34. We see the same organs of sense and their sensations, in all men in every country; but there is not the same uniformity in the understandings of men in every place, nor can there be any reason assigned to this difference.

35. Those who assign a certain cause to some effect or event, betray their ignorance of the true cause; for what is it that produces the effect, except the very thing by some of its accessory powers. (Every production is but a transformation of itself, by some of its inherent powers and properties).

36. Throw off at a distance, the doctrine of cause and effect invented by the ignorant; and know that to be true, which is without beginning and end, and the same appearing as the world. (An increate everlasting prototype in the mind of God).

CHAPTER II.
THE RECEPTACLE OF THE MUNDANE EGG.

Argument.—Refutation of the doctrine of the separate Existence of the world, and establishment of the tenet of the “One God as All in All.”
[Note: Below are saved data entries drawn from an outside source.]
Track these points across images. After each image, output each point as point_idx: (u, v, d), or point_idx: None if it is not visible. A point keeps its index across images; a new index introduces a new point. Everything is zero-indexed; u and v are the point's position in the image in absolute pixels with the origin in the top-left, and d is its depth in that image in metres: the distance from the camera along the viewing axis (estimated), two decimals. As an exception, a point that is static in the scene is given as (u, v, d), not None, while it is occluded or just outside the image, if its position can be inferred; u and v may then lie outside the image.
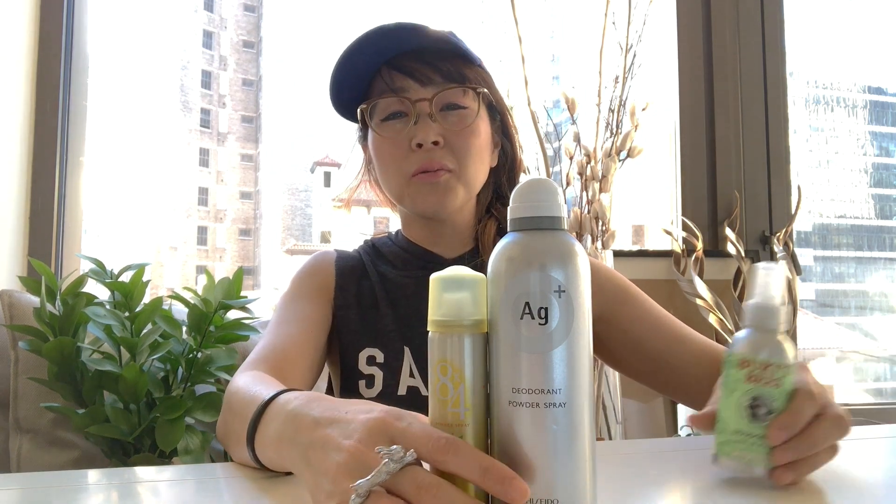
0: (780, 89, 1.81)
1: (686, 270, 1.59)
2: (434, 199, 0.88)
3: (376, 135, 0.91)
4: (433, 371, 0.45)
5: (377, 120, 0.90)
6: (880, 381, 2.16)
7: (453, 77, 0.88)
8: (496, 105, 0.95)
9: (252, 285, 6.43)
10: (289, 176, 6.90)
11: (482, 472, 0.40)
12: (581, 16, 1.82)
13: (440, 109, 0.88)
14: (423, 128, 0.86)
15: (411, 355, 0.87)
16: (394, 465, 0.40)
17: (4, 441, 1.12)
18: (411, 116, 0.88)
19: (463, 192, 0.90)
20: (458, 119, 0.89)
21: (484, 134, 0.91)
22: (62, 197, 1.65)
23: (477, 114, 0.89)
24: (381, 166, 0.92)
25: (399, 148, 0.88)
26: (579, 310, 0.43)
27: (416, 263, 0.95)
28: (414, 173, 0.88)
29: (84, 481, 0.61)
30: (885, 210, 2.17)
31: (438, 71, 0.88)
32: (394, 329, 0.90)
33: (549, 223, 0.45)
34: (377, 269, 0.96)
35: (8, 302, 1.13)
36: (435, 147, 0.87)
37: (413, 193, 0.89)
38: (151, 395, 1.03)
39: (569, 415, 0.42)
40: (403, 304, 0.92)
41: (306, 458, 0.48)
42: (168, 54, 6.40)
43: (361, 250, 1.00)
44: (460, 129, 0.88)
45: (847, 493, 0.55)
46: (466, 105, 0.89)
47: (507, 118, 0.98)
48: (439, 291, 0.46)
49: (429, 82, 0.88)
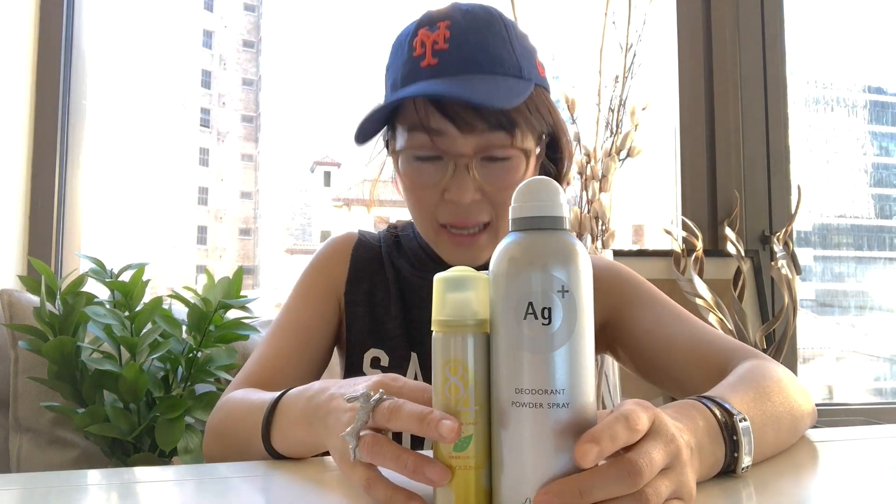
0: (780, 89, 1.81)
1: (686, 270, 1.59)
2: (467, 256, 0.81)
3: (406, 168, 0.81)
4: (440, 371, 0.45)
5: (409, 156, 0.80)
6: (880, 381, 2.16)
7: (501, 125, 0.75)
8: (548, 129, 0.82)
9: (252, 285, 6.42)
10: (289, 176, 6.89)
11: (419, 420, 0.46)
12: (581, 15, 1.82)
13: (481, 159, 0.77)
14: (458, 184, 0.77)
15: (418, 362, 0.85)
16: (367, 406, 0.48)
17: (4, 441, 1.12)
18: (448, 165, 0.77)
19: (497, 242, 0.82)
20: (501, 172, 0.78)
21: (529, 173, 0.81)
22: (62, 197, 1.65)
23: (522, 160, 0.79)
24: (410, 203, 0.84)
25: (430, 195, 0.79)
26: (582, 310, 0.43)
27: (434, 267, 0.91)
28: (445, 224, 0.81)
29: (84, 481, 0.61)
30: (885, 210, 2.17)
31: (484, 120, 0.75)
32: (401, 333, 0.87)
33: (550, 223, 0.45)
34: (394, 264, 0.91)
35: (8, 301, 1.13)
36: (471, 203, 0.78)
37: (443, 245, 0.83)
38: (151, 395, 1.03)
39: (572, 415, 0.42)
40: (416, 308, 0.88)
41: (327, 426, 0.54)
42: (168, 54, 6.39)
43: (383, 239, 0.94)
44: (502, 186, 0.77)
45: (847, 493, 0.55)
46: (511, 155, 0.77)
47: (561, 138, 0.85)
48: (443, 291, 0.46)
49: (470, 131, 0.75)
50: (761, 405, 0.61)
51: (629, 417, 0.42)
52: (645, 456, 0.42)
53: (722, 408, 0.55)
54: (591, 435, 0.41)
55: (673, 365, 0.83)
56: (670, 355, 0.83)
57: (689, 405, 0.54)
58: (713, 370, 0.77)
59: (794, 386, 0.69)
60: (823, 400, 1.98)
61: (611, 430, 0.41)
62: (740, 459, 0.54)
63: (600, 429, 0.41)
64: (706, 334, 0.83)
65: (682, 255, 1.62)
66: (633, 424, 0.42)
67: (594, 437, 0.41)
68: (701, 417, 0.53)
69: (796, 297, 1.57)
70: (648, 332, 0.85)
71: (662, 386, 0.87)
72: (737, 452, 0.54)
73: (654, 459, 0.42)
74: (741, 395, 0.60)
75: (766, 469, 0.59)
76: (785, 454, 0.65)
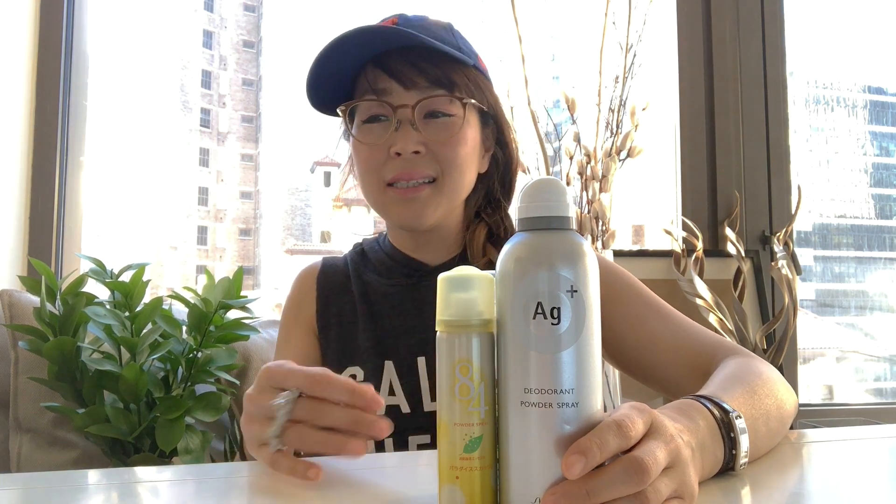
0: (780, 89, 1.81)
1: (686, 270, 1.59)
2: (411, 212, 0.84)
3: (354, 139, 0.86)
4: (449, 372, 0.45)
5: (358, 121, 0.86)
6: (880, 381, 2.16)
7: (440, 82, 0.82)
8: (489, 110, 0.89)
9: (252, 285, 6.40)
10: (289, 176, 6.88)
11: (350, 394, 0.54)
12: (581, 15, 1.82)
13: (423, 116, 0.83)
14: (403, 136, 0.82)
15: (394, 368, 0.84)
16: (287, 405, 0.55)
17: (4, 441, 1.12)
18: (392, 122, 0.83)
19: (445, 202, 0.86)
20: (442, 128, 0.83)
21: (471, 141, 0.86)
22: (62, 197, 1.65)
23: (463, 121, 0.84)
24: (359, 171, 0.88)
25: (377, 154, 0.84)
26: (590, 309, 0.43)
27: (401, 271, 0.91)
28: (390, 181, 0.84)
29: (84, 481, 0.61)
30: (885, 210, 2.17)
31: (424, 74, 0.82)
32: (372, 346, 0.87)
33: (558, 223, 0.45)
34: (361, 278, 0.93)
35: (8, 302, 1.13)
36: (415, 156, 0.82)
37: (389, 204, 0.86)
38: (151, 395, 1.03)
39: (580, 414, 0.42)
40: (387, 316, 0.89)
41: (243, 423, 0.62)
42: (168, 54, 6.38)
43: (349, 257, 0.98)
44: (444, 139, 0.83)
45: (847, 493, 0.55)
46: (452, 113, 0.84)
47: (502, 122, 0.93)
48: (447, 291, 0.46)
49: (413, 86, 0.82)
50: (752, 402, 0.62)
51: (621, 425, 0.42)
52: (650, 455, 0.42)
53: (719, 406, 0.55)
54: (579, 446, 0.41)
55: (657, 362, 0.83)
56: (654, 352, 0.83)
57: (688, 405, 0.54)
58: (697, 367, 0.78)
59: (779, 381, 0.70)
60: (823, 400, 1.98)
61: (600, 439, 0.41)
62: (738, 456, 0.54)
63: (589, 439, 0.41)
64: (690, 331, 0.83)
65: (683, 256, 1.62)
66: (626, 431, 0.42)
67: (581, 448, 0.40)
68: (701, 417, 0.53)
69: (796, 297, 1.57)
70: (632, 329, 0.85)
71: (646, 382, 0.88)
72: (735, 450, 0.54)
73: (658, 458, 0.42)
74: (732, 393, 0.61)
75: (767, 469, 0.59)
76: (785, 454, 0.65)
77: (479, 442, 0.44)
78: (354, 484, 0.57)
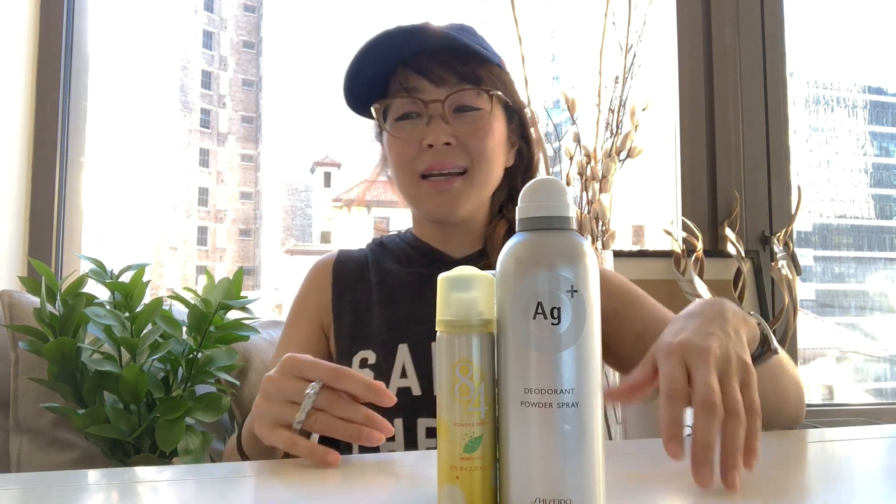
0: (780, 89, 1.81)
1: (686, 270, 1.59)
2: (445, 204, 0.89)
3: (389, 134, 0.91)
4: (449, 372, 0.45)
5: (391, 119, 0.91)
6: (880, 381, 2.16)
7: (468, 78, 0.88)
8: (513, 105, 0.94)
9: (252, 285, 6.42)
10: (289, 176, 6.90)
11: (366, 388, 0.60)
12: (581, 16, 1.82)
13: (453, 111, 0.88)
14: (434, 128, 0.87)
15: (408, 351, 0.86)
16: (314, 395, 0.61)
17: (4, 441, 1.12)
18: (424, 117, 0.88)
19: (475, 194, 0.90)
20: (472, 120, 0.89)
21: (498, 134, 0.91)
22: (62, 197, 1.65)
23: (490, 114, 0.89)
24: (393, 165, 0.92)
25: (410, 148, 0.89)
26: (590, 309, 0.43)
27: (423, 261, 0.95)
28: (424, 173, 0.88)
29: (84, 481, 0.61)
30: (885, 210, 2.16)
31: (453, 71, 0.88)
32: (386, 329, 0.89)
33: (558, 223, 0.45)
34: (381, 267, 0.96)
35: (8, 302, 1.13)
36: (446, 147, 0.87)
37: (423, 196, 0.90)
38: (151, 396, 1.03)
39: (581, 414, 0.42)
40: (403, 301, 0.92)
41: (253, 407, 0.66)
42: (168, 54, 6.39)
43: (368, 248, 1.01)
44: (474, 131, 0.88)
45: (847, 493, 0.55)
46: (480, 106, 0.89)
47: (525, 118, 0.98)
48: (447, 291, 0.46)
49: (442, 83, 0.88)
50: None
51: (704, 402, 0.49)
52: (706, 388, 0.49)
53: None
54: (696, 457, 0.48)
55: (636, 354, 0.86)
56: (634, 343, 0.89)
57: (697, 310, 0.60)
58: None
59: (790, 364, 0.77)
60: (823, 400, 1.98)
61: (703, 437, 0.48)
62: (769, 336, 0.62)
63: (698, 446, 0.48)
64: None
65: (683, 256, 1.62)
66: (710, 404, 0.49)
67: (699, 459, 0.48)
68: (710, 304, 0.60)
69: (796, 297, 1.57)
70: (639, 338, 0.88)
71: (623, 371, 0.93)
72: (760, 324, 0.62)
73: (712, 383, 0.49)
74: None
75: (767, 468, 0.59)
76: (786, 454, 0.65)
77: (479, 442, 0.44)
78: (354, 483, 0.57)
Vasishtha said:—Now Ráma! that best knowest the knowable, I will tell thee in disparagement of thy belief in the separate existence of the world; that there is one pure and vacuous principle of the Intellect only, above all the false fabrications of men.

2. If it is granted, that there was the germ of the world in the beginning; still it is a question, what were the accompanying causes of its development.

3. Without co-operation of the necessary causes, there can be no vegetation of the seed, as no barren woman is ever known or seen to bring forth an offspring, notwithstanding the seed is contained in the womb.

4. If it was possible for the seed to grow without the aid of its accompanying causes, then it is useless to believe in the primary cause, when it is possessed of such power in its own nature.

5. It is Brahmá himself who abides in his self, in the form of creation at the beginning of the world. This creation is as formless as the creator himself, and there is no relation of cause and effect between them.